Ms. Gilbert said the hardest part about making the film was opening up her life so fully on camera. She said that since the start of the project, there have been both positive and negative reactions.
She said, "Some people said I shouldn't have gotten tattoos, I shouldn't be dating until my children are 18." However, she emphasized that most peoples' reactions were overwhelmingly positive. She hopes the film will bring awareness to the plight of others in similar situations.
Filmmaker Nick Doob said while some people had reacted negatively, most people are "very emotional and have really been touched by it. I think it really does reach people in that way."
Ms. Cookson said in the film, Katrina becomes "a real, living person who is struggling with issues that affect the whole nation. That's a powerful voice to have, and I don't think she thought she had a voice."
Producer Sascha Weiss said in a panel after the film was shown, "It's just such a stressful situation and I think that really comes across in the film...People don't know how that impact's people's physical mental health, being in such a difficult day to day situation."

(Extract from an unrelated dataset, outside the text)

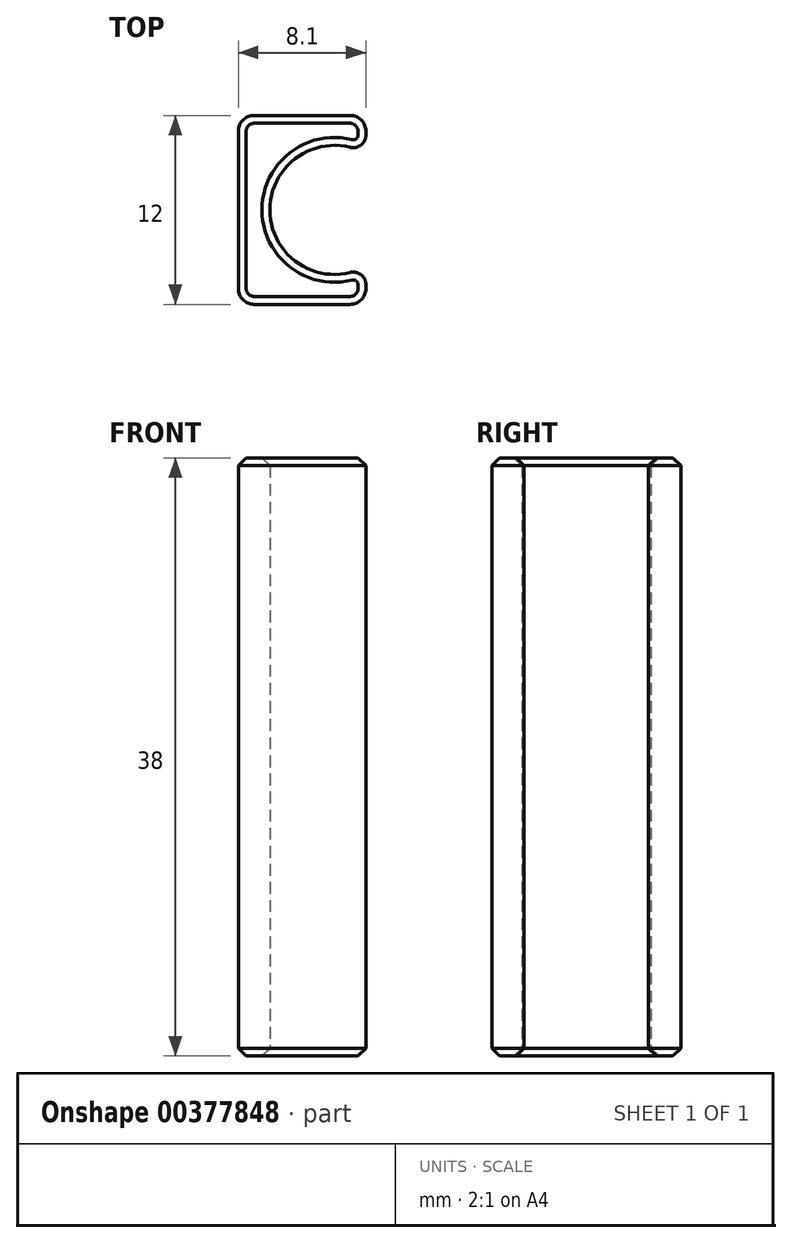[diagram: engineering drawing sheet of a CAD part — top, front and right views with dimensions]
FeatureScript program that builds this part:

Ms. Cookson said, "You see the cycle." She said every time Katrina got ahead, something else would come up that would set her back, calling it an "obstacle course."
Ms. Gilbert said, "You're running toward that dream of going to college to better yourself for yourself and your children. You think you're getting there and you've almost got it, then that wall hits you again and knocks you back down...Financially, I can't pay my whole tuition. I just have to have faith that some way, somehow, it's going to all work out."
Mayor Andy Berke also attended the premiere and said Katrina's story needed to be told, no matter what city it was in.
The film will air on HBO on March 17. Customers of EPB will have HBO free for that entire week. The film will also be free online on ShriverReport.org and on YouTube from March 17-24.